[ABOUT THIS EXERCISE] Produce a faithful copy of the data, one that leaves out the pictures.

[Records excerpted from a collection]
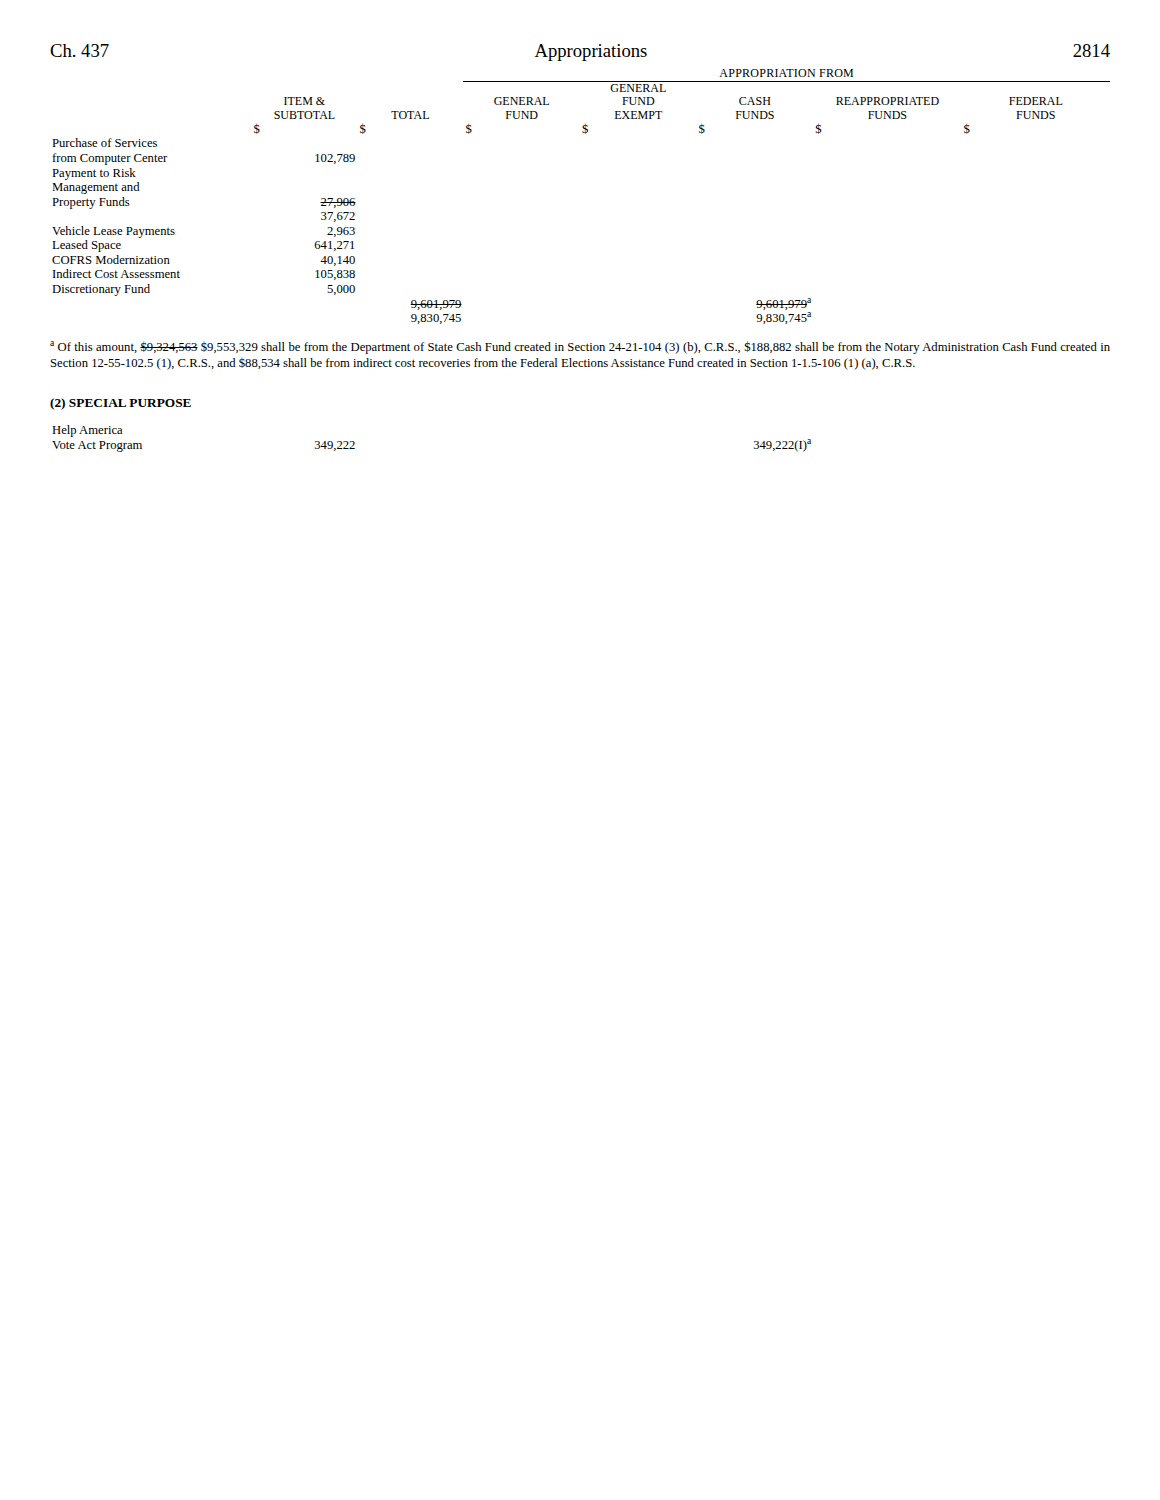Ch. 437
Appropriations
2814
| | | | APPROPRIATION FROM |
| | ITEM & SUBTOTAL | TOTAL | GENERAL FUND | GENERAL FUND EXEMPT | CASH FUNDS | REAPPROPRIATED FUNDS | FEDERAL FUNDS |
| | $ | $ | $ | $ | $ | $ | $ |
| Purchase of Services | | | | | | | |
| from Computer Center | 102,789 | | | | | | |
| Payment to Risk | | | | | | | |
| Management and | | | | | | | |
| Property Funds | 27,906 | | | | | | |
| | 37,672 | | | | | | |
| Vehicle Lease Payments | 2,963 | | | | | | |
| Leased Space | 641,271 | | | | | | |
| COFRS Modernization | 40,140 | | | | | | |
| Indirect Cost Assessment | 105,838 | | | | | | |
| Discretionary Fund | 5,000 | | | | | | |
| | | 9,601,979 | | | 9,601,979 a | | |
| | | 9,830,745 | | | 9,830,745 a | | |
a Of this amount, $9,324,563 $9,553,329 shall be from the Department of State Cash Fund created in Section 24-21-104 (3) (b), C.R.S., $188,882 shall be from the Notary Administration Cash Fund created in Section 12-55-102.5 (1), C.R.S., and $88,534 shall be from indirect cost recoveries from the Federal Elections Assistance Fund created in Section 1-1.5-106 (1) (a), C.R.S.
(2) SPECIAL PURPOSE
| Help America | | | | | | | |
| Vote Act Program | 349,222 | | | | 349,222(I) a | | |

[EXERCISE SOLUTION]
Ch. 437
Appropriations
2814
| | | | APPROPRIATION FROM |
| | ITEM & SUBTOTAL | TOTAL | GENERAL FUND | GENERAL FUND EXEMPT | CASH FUNDS | REAPPROPRIATED FUNDS | FEDERAL FUNDS |
| | $ | $ | $ | $ | $ | $ | $ |
| Purchase of Services | | | | | | | |
| from Computer Center | 102,789 | | | | | | |
| Payment to Risk | | | | | | | |
| Management and | | | | | | | |
| Property Funds | 27,906 | | | | | | |
| | 37,672 | | | | | | |
| Vehicle Lease Payments | 2,963 | | | | | | |
| Leased Space | 641,271 | | | | | | |
| COFRS Modernization | 40,140 | | | | | | |
| Indirect Cost Assessment | 105,838 | | | | | | |
| Discretionary Fund | 5,000 | | | | | | |
| | | 9,601,979 | | | 9,601,979 a | | |
| | | 9,830,745 | | | 9,830,745 a | | |
a Of this amount, $9,324,563 $9,553,329 shall be from the Department of State Cash Fund created in Section 24-21-104 (3) (b), C.R.S., $188,882 shall be from the Notary Administration Cash Fund created in Section 12-55-102.5 (1), C.R.S., and $88,534 shall be from indirect cost recoveries from the Federal Elections Assistance Fund created in Section 1-1.5-106 (1) (a), C.R.S.
(2) SPECIAL PURPOSE
| Help America | | | | | | | |
| Vote Act Program | 349,222 | | | | 349,222(I) a | | |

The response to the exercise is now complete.